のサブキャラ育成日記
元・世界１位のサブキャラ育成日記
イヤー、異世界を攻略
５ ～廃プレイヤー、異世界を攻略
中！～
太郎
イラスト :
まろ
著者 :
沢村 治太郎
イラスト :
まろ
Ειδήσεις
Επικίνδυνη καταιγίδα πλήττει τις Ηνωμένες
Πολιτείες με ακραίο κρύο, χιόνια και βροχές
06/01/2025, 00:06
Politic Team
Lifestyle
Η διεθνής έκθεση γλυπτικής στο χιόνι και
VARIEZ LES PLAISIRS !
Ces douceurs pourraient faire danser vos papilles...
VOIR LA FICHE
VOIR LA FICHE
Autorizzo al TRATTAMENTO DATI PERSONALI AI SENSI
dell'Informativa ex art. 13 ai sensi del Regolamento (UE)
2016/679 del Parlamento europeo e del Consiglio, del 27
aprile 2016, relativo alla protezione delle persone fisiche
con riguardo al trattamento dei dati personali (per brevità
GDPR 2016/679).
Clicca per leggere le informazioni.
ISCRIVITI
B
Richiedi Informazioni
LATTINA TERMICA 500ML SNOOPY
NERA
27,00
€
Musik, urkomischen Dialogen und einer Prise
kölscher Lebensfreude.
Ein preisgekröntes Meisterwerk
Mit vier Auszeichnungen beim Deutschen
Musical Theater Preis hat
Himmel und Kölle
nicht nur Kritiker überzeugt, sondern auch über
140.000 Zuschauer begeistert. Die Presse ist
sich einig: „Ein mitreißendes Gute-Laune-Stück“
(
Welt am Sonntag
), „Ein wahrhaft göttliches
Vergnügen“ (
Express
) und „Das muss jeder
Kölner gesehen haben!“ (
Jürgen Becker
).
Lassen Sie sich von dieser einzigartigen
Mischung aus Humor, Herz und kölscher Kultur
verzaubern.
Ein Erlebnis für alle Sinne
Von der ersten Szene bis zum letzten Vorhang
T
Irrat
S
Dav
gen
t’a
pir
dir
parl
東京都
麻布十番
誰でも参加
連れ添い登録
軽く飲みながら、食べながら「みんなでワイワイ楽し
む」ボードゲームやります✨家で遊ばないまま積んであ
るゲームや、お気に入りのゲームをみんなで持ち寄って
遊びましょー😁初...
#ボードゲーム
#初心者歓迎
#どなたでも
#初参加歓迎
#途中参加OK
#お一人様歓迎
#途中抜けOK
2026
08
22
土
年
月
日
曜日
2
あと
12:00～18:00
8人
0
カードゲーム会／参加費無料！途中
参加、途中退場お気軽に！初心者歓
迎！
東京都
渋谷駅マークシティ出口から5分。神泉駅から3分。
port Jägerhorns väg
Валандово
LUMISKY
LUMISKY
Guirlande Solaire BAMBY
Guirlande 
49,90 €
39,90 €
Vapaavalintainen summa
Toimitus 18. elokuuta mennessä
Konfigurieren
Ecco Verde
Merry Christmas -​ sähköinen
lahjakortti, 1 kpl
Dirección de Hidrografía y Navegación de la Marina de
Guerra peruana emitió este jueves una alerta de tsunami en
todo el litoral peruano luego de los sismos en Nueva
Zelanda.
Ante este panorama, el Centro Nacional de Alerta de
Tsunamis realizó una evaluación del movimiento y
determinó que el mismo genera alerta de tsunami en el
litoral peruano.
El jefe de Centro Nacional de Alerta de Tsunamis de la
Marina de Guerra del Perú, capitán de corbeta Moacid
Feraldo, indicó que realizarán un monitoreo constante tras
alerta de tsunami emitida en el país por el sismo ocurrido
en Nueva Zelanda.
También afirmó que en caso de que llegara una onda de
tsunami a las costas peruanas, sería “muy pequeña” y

☆ ☆ ☆

The expected answer is a copy of each line above containing "este".

Guerra peruana emitió este jueves una alerta de tsunami en
Ante este panorama, el Centro Nacional de Alerta de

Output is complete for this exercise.